Maybe Jadey can post a pic of herself working at a Mac. It could be very popular, maybe even enough to make her the second most downloaded girl at macosx.com (after Cyan of course  ).


----------



## chemistry_geek (Mar 9, 2002)

A picture of ANY girl (fully clothed) working at a Mac/PC = GEEK/NERD porpnography.

Who in the hell cares if a girl works with a Mac or PC?  Is this going to improve your life some how?  Is the world really going to be better off with this information?

C'mon people, let's get a life, outside where the sun shines!

Why don't we put together a "MacOSX.com" girls calendar or something with all proceeds going to support MacOSX.com since nobody donates anything to the Admin?  There's no better way to make the Mac more SEXY!!!


----------



## CloudNine (Mar 9, 2002)

> _Originally posted by Hervé Hinnekens _
> *I know a female who wants my Toshiba.*



HahahahahaHAHAHAHAHahahhhhh...

*wipes brow*

Omigod, that was f'n brilliant.


----------



## tagliatelle (Mar 9, 2002)

Look @ my avatar a Mac!


----------



## chemistry_geek (Mar 9, 2002)

Please see this post:

http://www.macosx.com/forums/showthread.php?threadid=14258


----------



## RacerX (Mar 9, 2002)

> _Originally posted by chemistry_geek _
> *Why don't we put together a "MacOSX.com" girls calendar or something with all proceeds going to support MacOSX.com since nobody donates anything to the Admin?  There's no better way to make the Mac more SEXY!!! *



lol! I only know of two girls on the site, so that would make for a short calendar (and wouldn't help Admin that much).

Beside, if I wanted to see a cute girl working on a Mac (even fully clothed), I need only look at my wife sitting here next to me playing her Monopoly game (she is smiling so I think she is winning).


----------



## CloudNine (Mar 9, 2002)

Dude, Herve, but what's the blue thing on the Mac?  The thing that looks like a musical note or something.  Is it wearing an orange beret to?  What's goin on there...

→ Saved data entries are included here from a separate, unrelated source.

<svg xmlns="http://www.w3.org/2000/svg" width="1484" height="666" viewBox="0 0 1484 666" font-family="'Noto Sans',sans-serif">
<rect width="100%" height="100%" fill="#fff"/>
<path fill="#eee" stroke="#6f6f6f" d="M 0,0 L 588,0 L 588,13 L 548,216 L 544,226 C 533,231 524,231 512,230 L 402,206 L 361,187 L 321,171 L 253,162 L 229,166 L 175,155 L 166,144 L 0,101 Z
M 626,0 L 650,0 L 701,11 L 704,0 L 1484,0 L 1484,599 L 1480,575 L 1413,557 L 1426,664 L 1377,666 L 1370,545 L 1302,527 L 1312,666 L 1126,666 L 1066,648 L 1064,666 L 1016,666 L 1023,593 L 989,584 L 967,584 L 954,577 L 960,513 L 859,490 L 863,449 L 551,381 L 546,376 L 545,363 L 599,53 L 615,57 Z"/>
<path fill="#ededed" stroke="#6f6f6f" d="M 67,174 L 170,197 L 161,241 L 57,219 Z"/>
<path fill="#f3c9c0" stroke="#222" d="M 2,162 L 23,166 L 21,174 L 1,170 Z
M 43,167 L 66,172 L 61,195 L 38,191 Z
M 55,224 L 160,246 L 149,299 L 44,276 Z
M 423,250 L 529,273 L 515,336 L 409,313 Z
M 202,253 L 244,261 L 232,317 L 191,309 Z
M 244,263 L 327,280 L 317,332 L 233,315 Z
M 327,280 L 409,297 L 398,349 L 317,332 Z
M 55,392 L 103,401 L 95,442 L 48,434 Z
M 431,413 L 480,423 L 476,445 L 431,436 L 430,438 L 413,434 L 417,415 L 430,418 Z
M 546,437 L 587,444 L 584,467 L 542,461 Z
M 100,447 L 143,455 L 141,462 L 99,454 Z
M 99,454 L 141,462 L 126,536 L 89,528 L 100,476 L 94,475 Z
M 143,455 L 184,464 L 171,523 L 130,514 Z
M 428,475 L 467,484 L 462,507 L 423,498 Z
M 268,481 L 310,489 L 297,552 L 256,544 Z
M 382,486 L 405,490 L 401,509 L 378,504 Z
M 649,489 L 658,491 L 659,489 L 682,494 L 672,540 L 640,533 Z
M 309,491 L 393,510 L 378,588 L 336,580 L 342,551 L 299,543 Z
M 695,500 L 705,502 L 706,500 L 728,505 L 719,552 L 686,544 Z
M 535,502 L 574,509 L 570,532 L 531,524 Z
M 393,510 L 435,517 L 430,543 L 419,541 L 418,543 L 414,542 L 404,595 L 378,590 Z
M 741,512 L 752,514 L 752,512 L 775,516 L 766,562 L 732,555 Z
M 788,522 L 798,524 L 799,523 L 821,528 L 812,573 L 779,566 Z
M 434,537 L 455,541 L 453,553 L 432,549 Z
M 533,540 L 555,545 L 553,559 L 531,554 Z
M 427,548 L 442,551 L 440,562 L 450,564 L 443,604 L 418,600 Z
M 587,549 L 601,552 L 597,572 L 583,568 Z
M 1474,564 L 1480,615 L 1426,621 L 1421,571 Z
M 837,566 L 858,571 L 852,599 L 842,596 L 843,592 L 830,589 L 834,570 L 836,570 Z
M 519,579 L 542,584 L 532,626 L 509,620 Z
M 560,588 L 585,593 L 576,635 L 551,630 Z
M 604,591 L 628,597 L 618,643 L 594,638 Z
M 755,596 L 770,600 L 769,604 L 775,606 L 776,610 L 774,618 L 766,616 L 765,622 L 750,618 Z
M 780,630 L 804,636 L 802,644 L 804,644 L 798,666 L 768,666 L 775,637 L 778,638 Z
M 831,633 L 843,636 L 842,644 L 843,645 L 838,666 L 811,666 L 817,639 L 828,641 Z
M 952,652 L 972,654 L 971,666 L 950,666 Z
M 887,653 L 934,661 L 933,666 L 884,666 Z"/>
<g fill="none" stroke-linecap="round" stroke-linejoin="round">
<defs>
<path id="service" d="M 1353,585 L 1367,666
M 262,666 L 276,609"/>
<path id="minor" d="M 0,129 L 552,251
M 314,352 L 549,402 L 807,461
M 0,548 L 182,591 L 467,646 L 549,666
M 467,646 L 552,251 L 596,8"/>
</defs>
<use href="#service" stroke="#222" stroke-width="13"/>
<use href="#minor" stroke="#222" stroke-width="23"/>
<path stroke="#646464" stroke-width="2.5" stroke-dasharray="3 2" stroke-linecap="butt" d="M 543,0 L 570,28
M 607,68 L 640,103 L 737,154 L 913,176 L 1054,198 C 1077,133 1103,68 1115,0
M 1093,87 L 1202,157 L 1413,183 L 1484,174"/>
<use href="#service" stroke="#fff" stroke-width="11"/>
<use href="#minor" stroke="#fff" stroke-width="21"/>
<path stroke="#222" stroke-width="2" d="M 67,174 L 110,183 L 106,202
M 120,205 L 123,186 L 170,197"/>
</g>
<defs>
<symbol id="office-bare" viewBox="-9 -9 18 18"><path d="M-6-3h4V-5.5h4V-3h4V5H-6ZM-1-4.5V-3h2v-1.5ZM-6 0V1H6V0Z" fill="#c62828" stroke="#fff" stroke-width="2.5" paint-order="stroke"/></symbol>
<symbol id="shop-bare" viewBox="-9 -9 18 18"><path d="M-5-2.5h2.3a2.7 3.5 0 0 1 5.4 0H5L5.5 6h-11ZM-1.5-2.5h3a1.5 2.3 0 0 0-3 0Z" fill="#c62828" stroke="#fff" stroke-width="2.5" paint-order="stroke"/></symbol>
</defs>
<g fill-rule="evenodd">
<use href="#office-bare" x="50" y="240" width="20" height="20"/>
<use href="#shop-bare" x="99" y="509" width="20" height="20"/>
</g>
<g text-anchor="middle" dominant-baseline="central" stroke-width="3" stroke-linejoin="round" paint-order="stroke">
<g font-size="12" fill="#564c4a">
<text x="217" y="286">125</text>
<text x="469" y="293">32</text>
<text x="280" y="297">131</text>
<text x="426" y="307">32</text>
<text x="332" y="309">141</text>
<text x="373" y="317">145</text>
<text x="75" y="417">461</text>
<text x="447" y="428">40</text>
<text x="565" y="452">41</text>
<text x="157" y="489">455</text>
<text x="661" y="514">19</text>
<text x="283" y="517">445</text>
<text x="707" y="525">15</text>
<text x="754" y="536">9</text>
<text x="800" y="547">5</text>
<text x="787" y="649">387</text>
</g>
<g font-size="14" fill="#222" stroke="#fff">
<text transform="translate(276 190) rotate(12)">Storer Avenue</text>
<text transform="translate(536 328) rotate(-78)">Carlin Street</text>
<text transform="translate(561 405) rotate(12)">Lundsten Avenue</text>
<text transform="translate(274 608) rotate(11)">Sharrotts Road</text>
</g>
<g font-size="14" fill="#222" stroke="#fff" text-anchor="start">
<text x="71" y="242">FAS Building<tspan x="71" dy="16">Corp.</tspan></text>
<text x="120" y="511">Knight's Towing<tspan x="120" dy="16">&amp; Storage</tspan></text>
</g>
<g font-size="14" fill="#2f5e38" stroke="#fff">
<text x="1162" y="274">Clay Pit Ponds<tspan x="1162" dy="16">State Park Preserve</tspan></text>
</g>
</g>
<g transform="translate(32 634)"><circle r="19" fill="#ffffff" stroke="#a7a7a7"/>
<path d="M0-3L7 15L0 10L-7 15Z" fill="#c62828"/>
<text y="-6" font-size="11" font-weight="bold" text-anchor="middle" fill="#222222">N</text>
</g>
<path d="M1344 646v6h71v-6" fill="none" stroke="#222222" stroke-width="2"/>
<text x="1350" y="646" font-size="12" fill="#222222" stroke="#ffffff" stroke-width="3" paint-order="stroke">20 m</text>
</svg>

Heh, girls of MacOSX.com calendar, I get the feeling it'd be April in my house all year 'round.


----------



## tagliatelle (Mar 9, 2002)

Selfmade!


----------



## edX (Mar 9, 2002)

wow, Admiral and RacerX, you guys need to pay more attention. there are several more girls than you are counting - here is list just off the top of my head

Jadey - if the mind is really the sexiest part of us, then Jadey is hands down the sexiest woman at macosx.com. - should be the covergirl of the calender

jbartlett - official mac chick

mindy

snogurl (sp?)

ddma

gigi

and these are just the ones who have identified themselves as females or else have feminine names. 

so if we get them together in assorted pairs for some girl with girl troubleshooting, 12 mos. should be no problem.


----------



## RacerX (Mar 9, 2002)

Now I feel bad. I could only remember Jadey and jbartlett, I forgot about Mindy.  

As for the rest, I don't think I have been in a thread with them before (that I can remember).


----------



## bighairydog (Mar 9, 2002)

> _Originally posted by RacerX _
> *Beside, if I wanted to see a cute girl working on a Mac (even fully clothed), I need only look at my wife sitting here next to me playing her Monopoly game (she is smiling so I think she is winning). *


 she wasn't covertly looking over your shoulder when you wrote that was she? ;o)

That's what was behind 90% of any written compliments to my girlfriend - pretending I didn't know she has eagle eyes and can read an email screen from the other side of the room.

Bernie     )


----------



## RacerX (Mar 9, 2002)

> _Originally posted by bighairydog _
> * she wasn't covertly looking over your shoulder when you wrote that was she? ;o)*



I wish, she thinks this place is really boring. I have to bribe her just to get her to read some of the funnier threads. 

Actually, even though she know about Jadey and jbartlett, she still thinks of this place as _boys club_.


----------



## AdmiralAK (Mar 9, 2002)

I was only counting J, Jadey and mindy 
the other 2-3 I havent had contact with 



Admiral


----------